*** Opening Records supplied ***
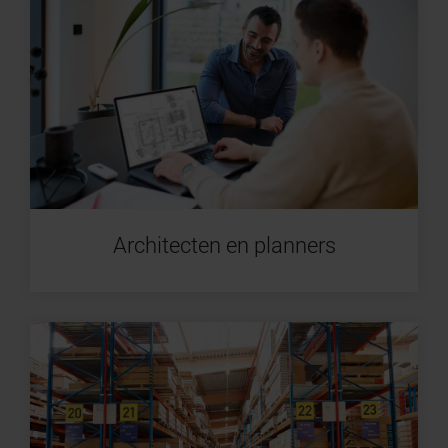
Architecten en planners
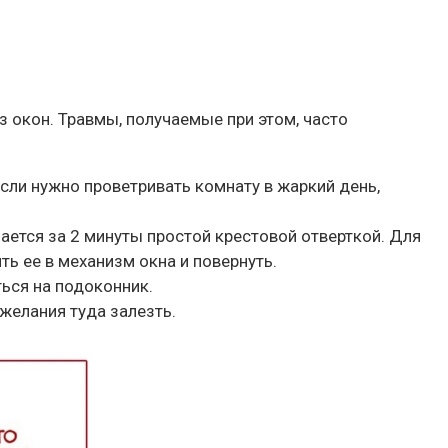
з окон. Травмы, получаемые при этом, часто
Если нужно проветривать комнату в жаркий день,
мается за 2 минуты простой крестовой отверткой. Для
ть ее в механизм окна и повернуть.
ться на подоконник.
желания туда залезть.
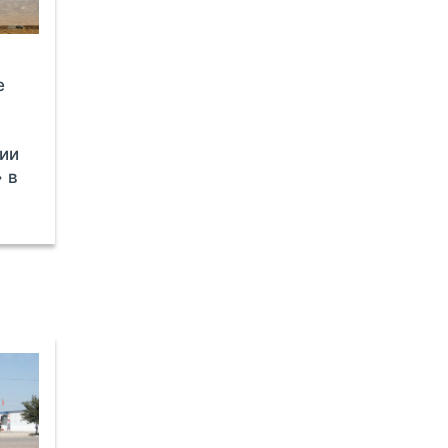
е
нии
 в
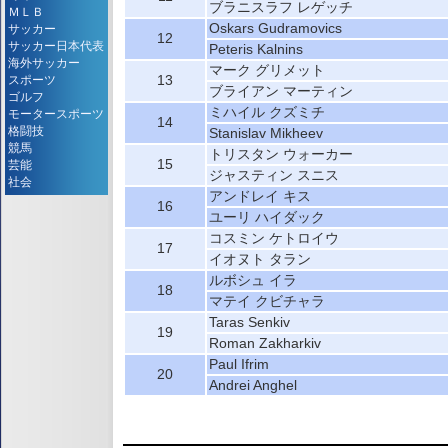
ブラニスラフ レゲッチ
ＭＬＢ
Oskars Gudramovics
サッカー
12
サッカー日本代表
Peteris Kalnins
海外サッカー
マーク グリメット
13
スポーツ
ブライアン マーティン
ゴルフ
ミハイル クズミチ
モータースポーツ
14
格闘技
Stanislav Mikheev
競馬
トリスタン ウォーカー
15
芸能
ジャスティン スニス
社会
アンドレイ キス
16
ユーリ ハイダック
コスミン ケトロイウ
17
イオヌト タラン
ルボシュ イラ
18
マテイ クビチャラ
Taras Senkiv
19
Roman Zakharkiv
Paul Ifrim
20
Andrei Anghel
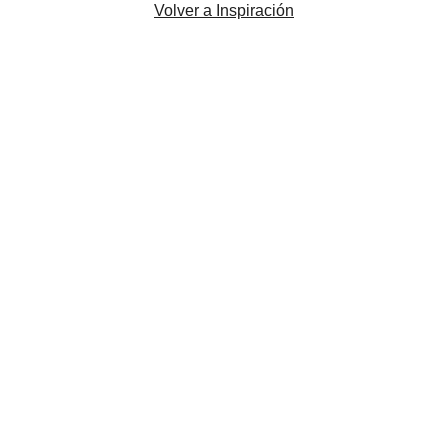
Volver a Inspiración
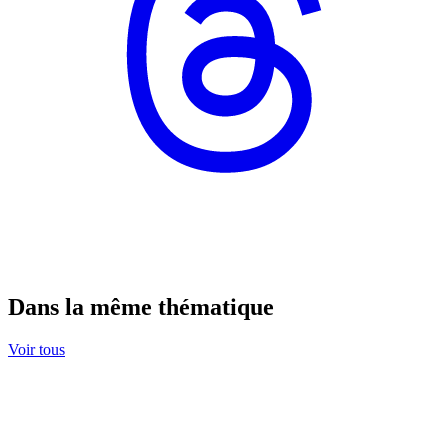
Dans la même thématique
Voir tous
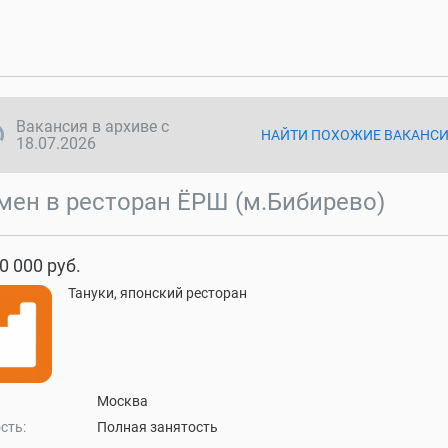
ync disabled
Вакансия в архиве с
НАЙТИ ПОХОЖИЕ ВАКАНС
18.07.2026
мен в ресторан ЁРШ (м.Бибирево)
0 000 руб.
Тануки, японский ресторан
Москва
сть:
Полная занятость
*** Closing Records supplied ***
*** Opening Records supplied ***
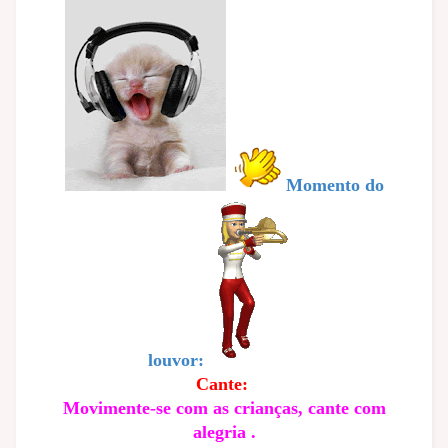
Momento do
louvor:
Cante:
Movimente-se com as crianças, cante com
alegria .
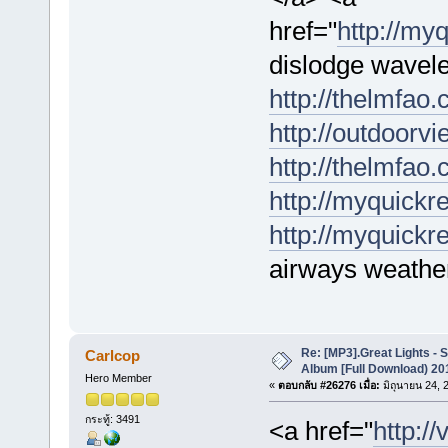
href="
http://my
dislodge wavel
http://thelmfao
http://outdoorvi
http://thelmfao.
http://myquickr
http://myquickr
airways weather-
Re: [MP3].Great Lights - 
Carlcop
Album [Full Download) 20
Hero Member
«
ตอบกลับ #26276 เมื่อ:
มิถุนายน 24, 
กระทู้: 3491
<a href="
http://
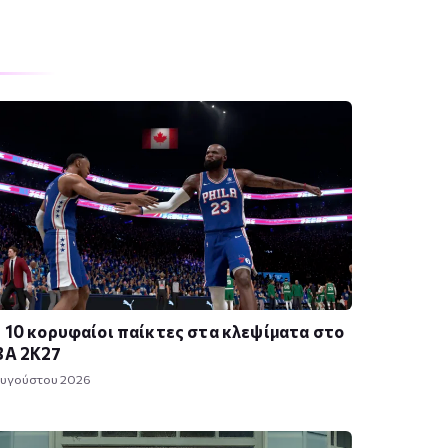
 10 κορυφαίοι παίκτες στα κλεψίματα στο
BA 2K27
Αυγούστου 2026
*** Closing Records supplied ***
*** Opening Records supplied ***
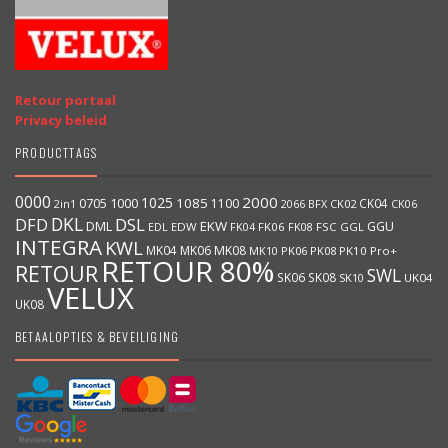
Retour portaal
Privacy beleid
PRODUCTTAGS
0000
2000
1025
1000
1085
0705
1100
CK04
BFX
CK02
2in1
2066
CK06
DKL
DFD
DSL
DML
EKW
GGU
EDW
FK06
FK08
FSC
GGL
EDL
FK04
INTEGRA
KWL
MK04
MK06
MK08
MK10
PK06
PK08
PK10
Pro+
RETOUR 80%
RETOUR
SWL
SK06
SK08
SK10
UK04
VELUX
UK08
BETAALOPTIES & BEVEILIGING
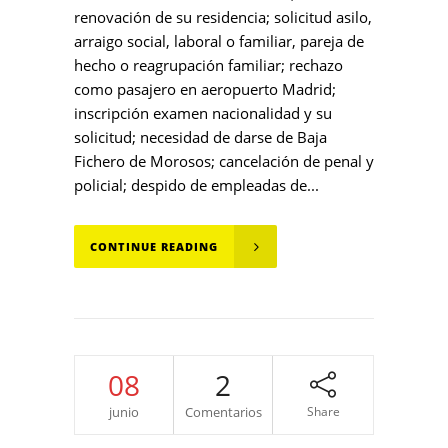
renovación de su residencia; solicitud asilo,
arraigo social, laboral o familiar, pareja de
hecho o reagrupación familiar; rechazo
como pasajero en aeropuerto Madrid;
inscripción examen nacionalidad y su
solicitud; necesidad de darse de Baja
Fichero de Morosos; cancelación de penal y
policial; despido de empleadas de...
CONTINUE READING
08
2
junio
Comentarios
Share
*** Closing Records supplied ***
Your task: Please set down, exactly and with no pictures, the lines in the entries above starting at the one holding "Architecten en planners" and ending at the one holding "Полная занятость", ends included.

Exercise response:
Architecten en planners
з окон. Травмы, получаемые при этом, часто
Если нужно проветривать комнату в жаркий день,
мается за 2 минуты простой крестовой отверткой. Для
ть ее в механизм окна и повернуть.
ться на подоконник.
желания туда залезть.
е
нии
 в
ブラニスラフ レゲッチ
ＭＬＢ
Oskars Gudramovics
サッカー
12
サッカー日本代表
Peteris Kalnins
海外サッカー
マーク グリメット
13
スポーツ
ブライアン マーティン
ゴルフ
ミハイル クズミチ
モータースポーツ
14
格闘技
Stanislav Mikheev
競馬
トリスタン ウォーカー
15
芸能
ジャスティン スニス
社会
アンドレイ キス
16
ユーリ ハイダック
コスミン ケトロイウ
17
イオヌト タラン
ルボシュ イラ
18
マテイ クビチャラ
Taras Senkiv
19
Roman Zakharkiv
Paul Ifrim
20
Andrei Anghel
Volver a Inspiración
Dans la même thématique
Voir tous
ync disabled
Вакансия в архиве с
НАЙТИ ПОХОЖИЕ ВАКАНС
18.07.2026
мен в ресторан ЁРШ (м.Бибирево)
0 000 руб.
Тануки, японский ресторан
Москва
сть:
Полная занятость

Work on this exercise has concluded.